Artificial Intelligence, big data, analytics, and machine learning are all set to usher a new era into Industry 4.0
Disruptive technologies including Artificial Intelligence could greatly benefit Industries to unlock productivity, engagement, and hardware in collaboration with intelligent automation, predictive machine learning and RPA. Analytics Insights collates 10 use cases that explain how does Artificial Intelligence expedite Industry 4.0-
AI-powered autonomous robots capable of learning various tasks are programmed to detect and avoid obstacles, perform rule-based tasks letting them work along with human workers.
Collaborative robots (cobots) function as an extra set of hands to help manufacturers work on factory assembly lines and tasks that require heavy lifting. Automotive factories use cobots to lift heavy car parts, holding them in place and retrieving items from large warehouses.
Error Detection Capabilities
Manufacturers can use automated visual inspection tools to predict errors even before they occur. For instance, a truck manufacturer may receive supplies of bolts and nuts from two separate sets of suppliers. Take an instance if one supplier accidentally delivers a faulty batch of nuts and bolts, the truck manufacturer will know exactly which truck has those faulty components. Thus, this will make quality checks more seamless, and easier to recall only those trucks which have faulty components.

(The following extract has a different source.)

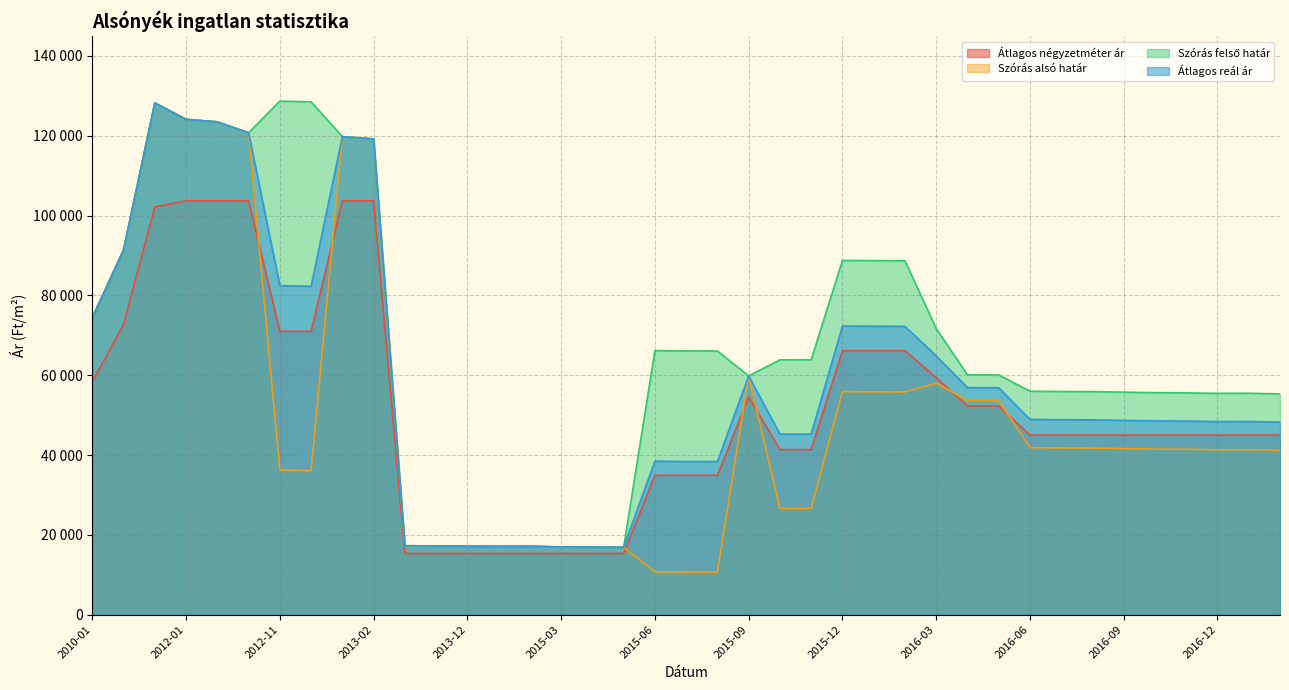

At which label does Átlagos reál ár reach its peak?

2010-12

RPA handles High-value repetitive Tasks
Robotic Process Automation (RPA) is capable of handling rule-based, high-volume, repetitious tasks, automating functions like sales order maintenance, invoice processing critical to manufacturing processes allowing enterprises save time and resources by removing non-value-add activities.
Machine Learning & Demand Prediction
AI systems that use machine learning algorithms to detect customer buying customer and give this insight to manufacturers for demand planning and potential capacity expansion.
For example, PCA or Principal Component Analysis is an unsupervised learning algorithm that identifies behavioural patterns to make decisions with minimal human intervention helping manufacturers ensure that they are producing high-demand inventory before the stores need it.
Inspection and Maintenance with Digital Twins
Industries use digital twin technology (a digital replica of a living or non-living physical entity) to understand the complex working of complicated machinery.
In the manufacturing domain, digital twin receives information about its physical counterpart through the IoT enabled smart sensors. Using AI and IoT, digital twin helps to deliver intelligent insights letting industries to monitor machinery throughout its lifecycle, be attentive to critical alerts, like predictive inspection and maintenance.
Manufacturing units into the production of microchips and circuit sheets use machine vision technology to collect process critical images from cameras attached to robots. These high-resolution cameras are used to monitor defects which are identified immediately and a response is automatically configured, sent and managed through a cloud-based information processing system.
Predictive Maintenance to Improve Safety
If machinery and equipment are not maintained timely, they may lead to loss of valuable time and money, and long waiting times causing extensive wear and tear which can potentially expose workers to safety hazards.
Heavy equipment users, manufacturing plants, railroads are increasingly turning their attention to AI-based predictive maintenance models to anticipate future servicing needs.
Manufacturing companies are increasingly relying on AI systems to better manage their inventory needs. Deep leading predictive algorithms can keep a track of inventories and send alerts when they reach minimum store level and need to be replenished. For instance, a food manufacturing company may use an ingredient which has a short shelf-life. AI models can predict the inventory levels and the time taken for procurement, and how the delay in availability may affect production.